At February 28, 2011, the Company has not yet achieved profitable
operations, had a working capital deficiency of $678,575 and has
accumulated losses of $16,704,027 since inception and expects to incur
further losses in the development of its business, all of which limits the
Company's ability to continue as a going concern. The Company has a need
for additional working capital to launch its blunt impact and electric 40mm
round products, meet its ongoing levels of corporate overhead and discharge
its liabilities as they come due.
In order to finance the continued development, the Company is working
towards raising of appropriate capital in the near future. During the year
ended November 30, 2009, the Company raised $197,000 through issue of
common shares and warrants. The Company further raised an additional
$1,673,300 net through the issue of 8,143,000 common shares and also
received $30,000 subscription for shares pending allotment during the year
ended November 30, 2010. The Company further received an additional
$150,000 subscription for shares pending allotment during the three month
period ended February 28, 2011.
While the Company has been successful in securing financings in the past,
there is no assurance that it will be able to do so in the future.
Accordingly, these financial statements do not give effect to adjustments,
if any, that would be necessary should the Company be unable to continue as
a going concern
The Company has incurred a loss of $ 329,377 during the three month period
ended February 28, 2011 primarily due to its research and development
activities. At February 28, 2011, the Company had an accumulated deficit
during the development stage of $16,704,027 which includes a non- cash
stock based compensation expense of $5,556,406 for issue of options and
warrants.
3. RESEARCH AND PRODUCT DEVELOPMENT
Research and Product Development costs, including acquired research and
product development costs, are charged against income in the period
incurred.
6
SECURITY DEVICES INTERNATIONAL, INC.
(A Development Stage Enterprise)
Condensed Notes to Interim Financial Statements
February 28, 2011
(Amounts expressed in US Dollars)
(Unaudited-Prepared by Management)
4. PLANT AND EQUIPMENT, NET
Plant and equipment are recorded at cost less accumulated depreciation.
Depreciation is provided commencing in the month following acquisition
using the following annual rate and method:
Computer equipment 30% declining balance method
Furniture and Fixtures 30% declining balance method
Leasehold Improvements straight line over period of lease
February 28, 2011 November 30, 2010
----------------- -----------------
Accumulated Accumulated
Cost Amortization Cost Amortization
$ $ $ $
Computer equipment 35,211 21,550 35,211 20,442
Furniture and fixtures 15,310 9,594 15,310 9,131
Leasehold Improvements 8,252 1,125 8,252 -
------ ------ ------ ------
58,773 32,269 58,773 29,573
------ ------ ------- -------
Net carrying amount $26,504 $29,200
------- -------
5. CAPITAL STOCK
a) Authorized
50,000,000 Common shares, $0.001 par value
And
5,000,000 Preferred shares, $0.001 par value
The Company's Articles of Incorporation authorize its Board of Directors to
issue up to 5,000,000 shares of preferred stock. The provisions in the
Articles of Incorporation relating to the preferred stock allow the
directors to issue preferred stock with multiple votes per share and
dividend rights which would have priority over any dividends paid with
respect to the holders of SDI's common stock.
7
SECURITY DEVICES INTERNATIONAL, INC.
(A Development Stage Enterprise)
Condensed Notes to Interim Financial Statements
February 28, 2011
(Amounts expressed in US Dollars)

Data extract ->
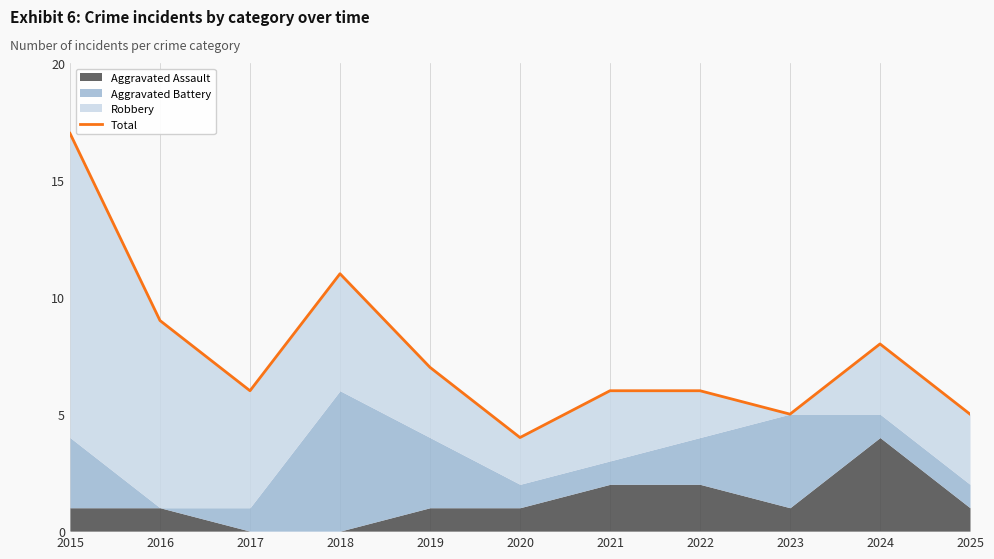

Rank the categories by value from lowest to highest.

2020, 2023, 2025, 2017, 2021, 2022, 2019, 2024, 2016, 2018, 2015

What is expected ->
Say whether each of these statements agrees with the interim financial notes. For each one, answer yes or no and quote the words from the notes that settle it.
1. The Company raised $197,000 through the issue of common shares and warrants during the year ended November 30, 2010.
2. Computer equipment is depreciated at a 30% annual rate using the declining balance method.
3. The Board of Directors may issue up to 5,000,000 shares of preferred stock.

Written answer ->
1. No: "During the year ended November 30, 2009, the Company raised $197,000 through issue of common shares and warrants."
2. Yes: "Computer equipment 30% declining balance method"
3. Yes: "authorize its Board of Directors to issue up to 5,000,000 shares of preferred stock"